By converting event logs and process models to stochastic languages, conformance is reduced to the problem of comparing stochastic languages.

Consider model M and the five event logs L1, L2, L3, L4, and L5. Obviously, L3 is closer to M than L2. Similarly, L4 is closer to M than L5. We propose to use the so-called Earth Mover’s Distance (EMD) to compare stochastic languages. If the probabilities of traces are considered as piles of sand, then EMD is the minimum cost of moving the sand from one distribution to another. EMD requires a distance notion. For our Earth Movers’ Stochastic Conformance notion, we provided several distance notions, e.g., the normalized edit distance between two traces.

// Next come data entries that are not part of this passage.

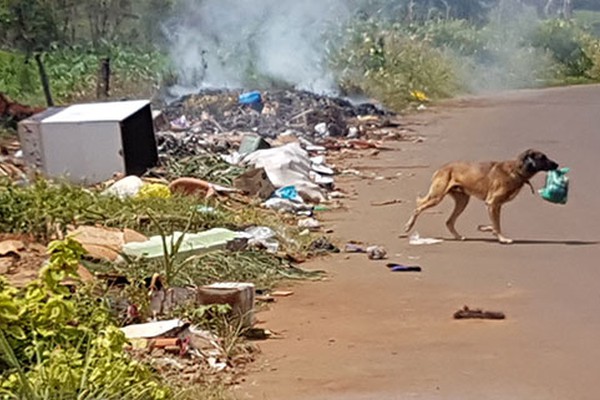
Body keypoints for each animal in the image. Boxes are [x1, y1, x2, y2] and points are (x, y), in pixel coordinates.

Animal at [404, 149, 556, 244]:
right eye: (542, 157)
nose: (557, 164)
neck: (517, 170)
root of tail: (442, 168)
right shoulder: (492, 203)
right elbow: (496, 225)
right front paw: (502, 238)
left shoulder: (495, 206)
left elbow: (495, 224)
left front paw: (487, 229)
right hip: (437, 197)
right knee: (418, 208)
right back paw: (407, 227)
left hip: (462, 201)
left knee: (449, 221)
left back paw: (458, 237)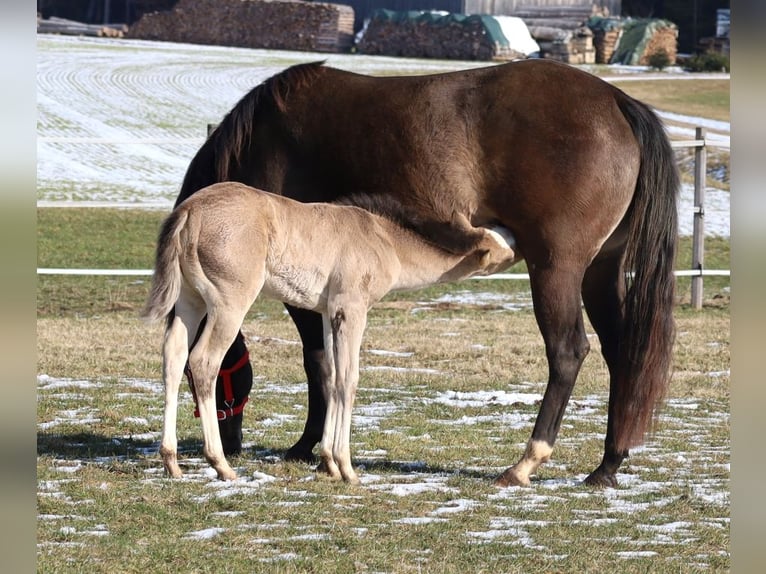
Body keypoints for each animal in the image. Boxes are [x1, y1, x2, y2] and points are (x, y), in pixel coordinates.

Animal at [144, 182, 518, 481]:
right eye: (502, 246)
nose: (519, 241)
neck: (385, 241)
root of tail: (190, 212)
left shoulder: (328, 314)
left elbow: (333, 376)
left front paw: (328, 463)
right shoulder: (352, 309)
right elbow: (349, 379)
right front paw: (347, 468)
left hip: (190, 301)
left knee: (173, 358)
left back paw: (171, 461)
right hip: (230, 302)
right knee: (203, 362)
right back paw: (221, 464)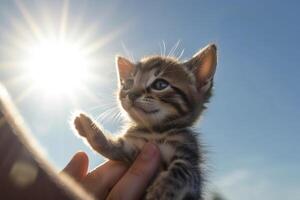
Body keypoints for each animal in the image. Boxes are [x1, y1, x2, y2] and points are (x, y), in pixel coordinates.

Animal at [74, 43, 217, 199]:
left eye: (160, 84)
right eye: (129, 84)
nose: (131, 94)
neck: (155, 131)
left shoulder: (191, 161)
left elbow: (181, 170)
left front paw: (161, 188)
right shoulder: (131, 149)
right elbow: (113, 148)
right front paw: (90, 128)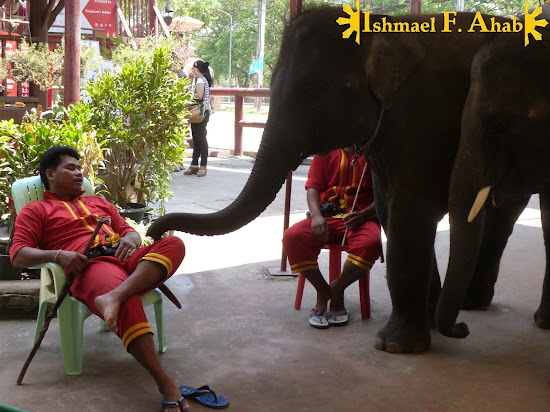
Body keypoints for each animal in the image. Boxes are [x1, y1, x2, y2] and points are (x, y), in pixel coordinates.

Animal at [150, 8, 536, 352]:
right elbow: (389, 206)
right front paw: (424, 324)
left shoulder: (426, 116)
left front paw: (396, 346)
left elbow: (410, 209)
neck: (380, 27)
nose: (154, 232)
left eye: (312, 89)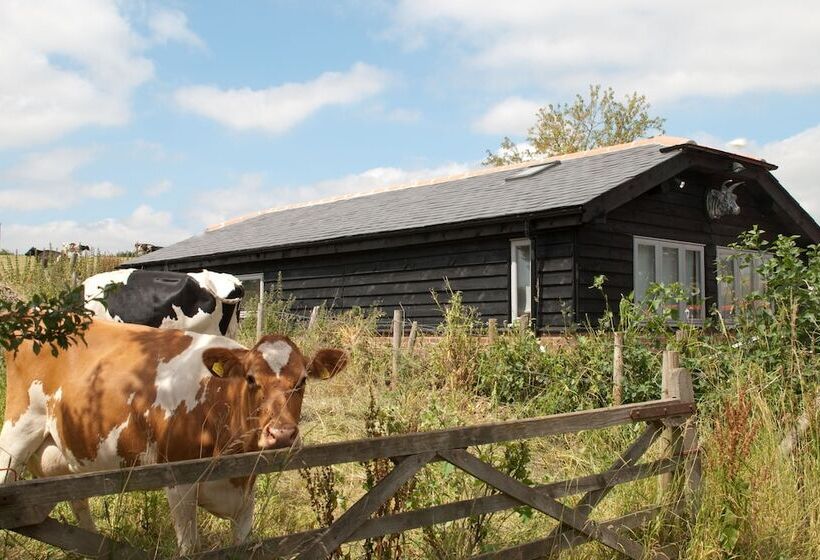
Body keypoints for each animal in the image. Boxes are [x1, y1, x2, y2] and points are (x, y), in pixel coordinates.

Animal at [0, 320, 347, 553]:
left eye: (302, 380)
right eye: (251, 379)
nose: (282, 434)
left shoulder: (247, 489)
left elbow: (243, 543)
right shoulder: (179, 481)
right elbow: (191, 548)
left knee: (78, 499)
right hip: (16, 435)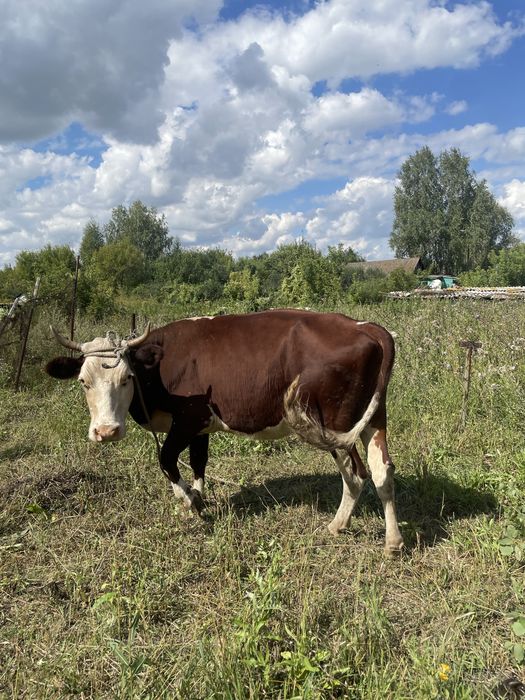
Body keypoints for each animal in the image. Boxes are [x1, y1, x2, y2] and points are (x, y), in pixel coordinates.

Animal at [45, 309, 404, 554]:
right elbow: (198, 462)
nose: (106, 431)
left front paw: (190, 501)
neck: (158, 366)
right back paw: (393, 540)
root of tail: (363, 326)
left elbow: (166, 460)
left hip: (335, 426)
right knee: (382, 471)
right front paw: (199, 497)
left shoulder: (187, 420)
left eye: (126, 378)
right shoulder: (200, 426)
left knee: (356, 475)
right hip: (373, 418)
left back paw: (338, 525)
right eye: (83, 381)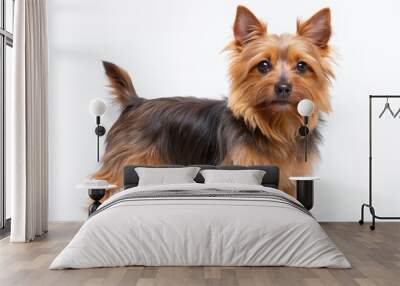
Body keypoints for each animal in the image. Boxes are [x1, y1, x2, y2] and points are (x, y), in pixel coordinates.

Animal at [92, 4, 332, 198]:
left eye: (302, 66)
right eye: (263, 65)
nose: (283, 87)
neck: (275, 126)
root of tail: (137, 102)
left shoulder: (289, 180)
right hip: (125, 162)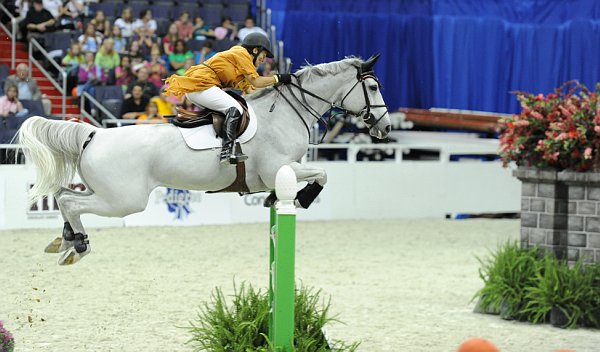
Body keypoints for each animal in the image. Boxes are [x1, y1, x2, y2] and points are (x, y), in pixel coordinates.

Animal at [18, 54, 392, 264]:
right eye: (373, 88)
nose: (386, 127)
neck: (286, 111)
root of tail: (94, 134)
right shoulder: (279, 168)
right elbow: (323, 174)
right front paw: (302, 198)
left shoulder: (280, 171)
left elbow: (313, 177)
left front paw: (276, 199)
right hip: (124, 200)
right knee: (71, 201)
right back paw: (78, 245)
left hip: (110, 194)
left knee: (65, 196)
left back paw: (65, 241)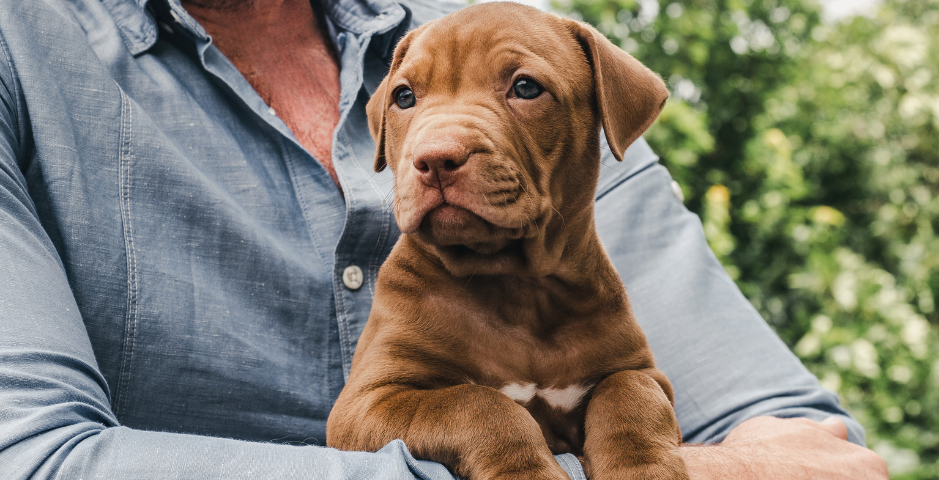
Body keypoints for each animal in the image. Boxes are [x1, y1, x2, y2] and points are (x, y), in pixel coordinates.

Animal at [326, 3, 688, 480]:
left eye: (526, 88)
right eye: (403, 97)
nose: (435, 158)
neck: (517, 284)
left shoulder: (642, 371)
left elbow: (631, 393)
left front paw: (642, 466)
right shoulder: (367, 401)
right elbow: (476, 403)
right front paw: (526, 470)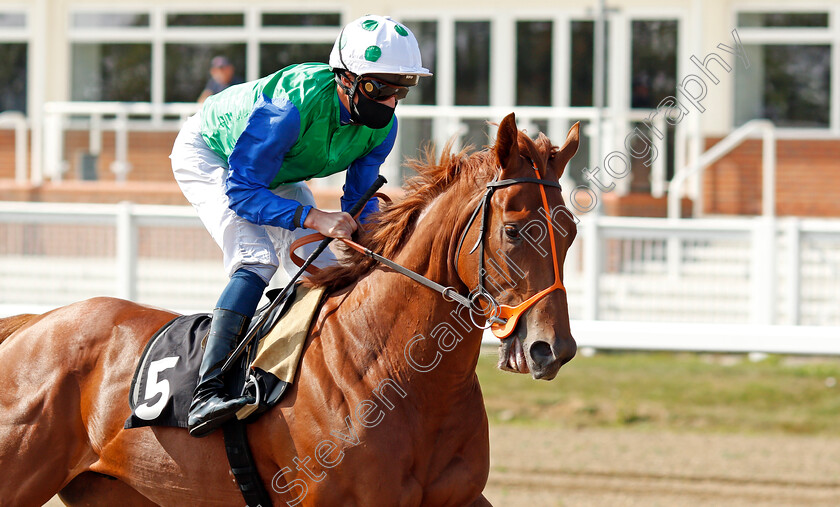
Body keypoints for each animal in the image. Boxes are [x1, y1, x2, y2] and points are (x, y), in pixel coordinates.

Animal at [0, 113, 576, 506]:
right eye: (513, 231)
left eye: (569, 230)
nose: (553, 348)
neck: (393, 370)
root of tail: (33, 323)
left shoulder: (460, 496)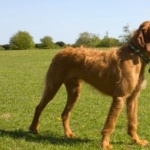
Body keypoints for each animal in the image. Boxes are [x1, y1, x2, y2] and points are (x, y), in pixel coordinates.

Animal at [29, 20, 150, 149]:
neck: (135, 54)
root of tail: (60, 52)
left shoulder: (133, 98)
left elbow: (133, 122)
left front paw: (137, 141)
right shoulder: (119, 97)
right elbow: (110, 124)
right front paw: (105, 144)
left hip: (74, 91)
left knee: (65, 114)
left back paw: (68, 133)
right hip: (53, 86)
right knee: (39, 107)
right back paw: (33, 128)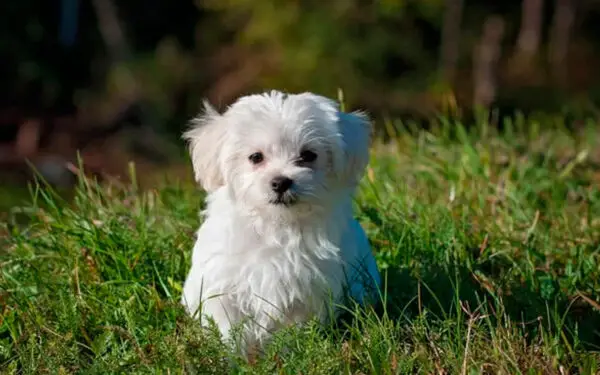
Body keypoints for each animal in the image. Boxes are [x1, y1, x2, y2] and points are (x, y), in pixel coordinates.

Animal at [180, 91, 382, 356]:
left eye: (308, 155)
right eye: (255, 157)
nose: (280, 182)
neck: (276, 225)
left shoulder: (307, 290)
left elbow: (293, 328)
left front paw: (288, 354)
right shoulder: (223, 285)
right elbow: (227, 327)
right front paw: (231, 357)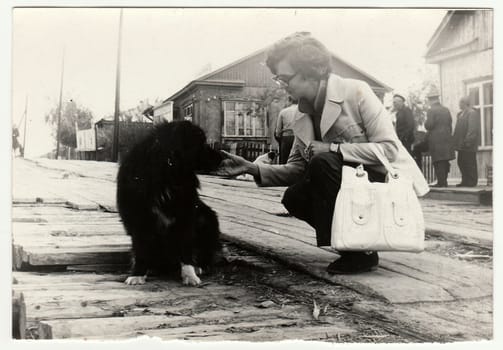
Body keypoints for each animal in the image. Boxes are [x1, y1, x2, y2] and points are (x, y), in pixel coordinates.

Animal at [117, 121, 223, 286]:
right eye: (202, 143)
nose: (222, 157)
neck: (167, 174)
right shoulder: (138, 219)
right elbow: (140, 249)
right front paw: (138, 274)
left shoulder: (186, 217)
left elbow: (186, 249)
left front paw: (190, 275)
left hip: (207, 218)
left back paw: (199, 266)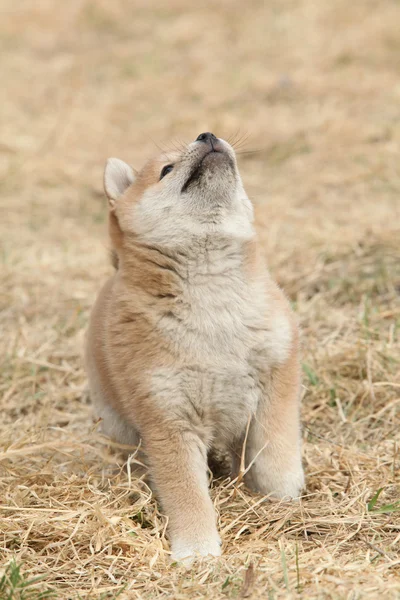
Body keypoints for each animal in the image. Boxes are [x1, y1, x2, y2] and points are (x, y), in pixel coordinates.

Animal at [84, 131, 304, 564]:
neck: (213, 302)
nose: (207, 135)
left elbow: (276, 456)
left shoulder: (276, 386)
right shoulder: (169, 417)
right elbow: (187, 495)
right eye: (166, 169)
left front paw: (283, 501)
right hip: (120, 426)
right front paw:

## Earth Movers’ Stochastic Conformance

If we assume the normalized edit distance between traces, then the EMD distance is a number between 0 (identical, i.e., fully conforming) and 1 (worst possible conformance). For our model M and logs L1,L2, …, L5 we find the following distances: 0 for L1, 0.125 for L2, 0.0005 for L3, 0.005 for L4, and 0.245 for L5. Note that distance is the inverse of similarity, i.e., for model M and logs L1,L2, …, L5 we find the following Earth Movers’ Stochastic Conformance similarity measures: 1 for L1, 0.875 for L2, 0.9995 for L3, 0.995 for L4, and 0.755 for L5. Hence, given M, L1 has the best conformance, L3 is much better than L2, and L4 is much better than L5. This matches our intuition, e.g., L5 does not have any executions of b although, according to the model, b should be executed for 98% of cases. Note that there is just one conformance measure and not two separate measures for recall and precision. This makes sense considering that increasing the probability of one trace should coincide with lowering the probabilities of other traces.

## Just the starting point!

The approach is very promising and has been implemented in ProM. This was mostly done by Sander Leemans from QUT. Next, to these conformance measures, we also defined various types of diagnostics to identify conformance problems in both log and model. In addition, challenges related to infinite loops, duplicate activities, and silent activities have been addressed. Recently, also Tobias Brockhoff joined the team and is focusing on using the EMD notion to concept drift, i.e., detecting when and how process change. Moreover, he also extended the above techniques with time. This allows us to see how performance is changing. These techniques are being applied in the Internet of Production (IoP) Cluster of Excellence at RWTH. The work of Tobias can be used to find and diagnose performance problems and uncover changes in routing and delays in production systems.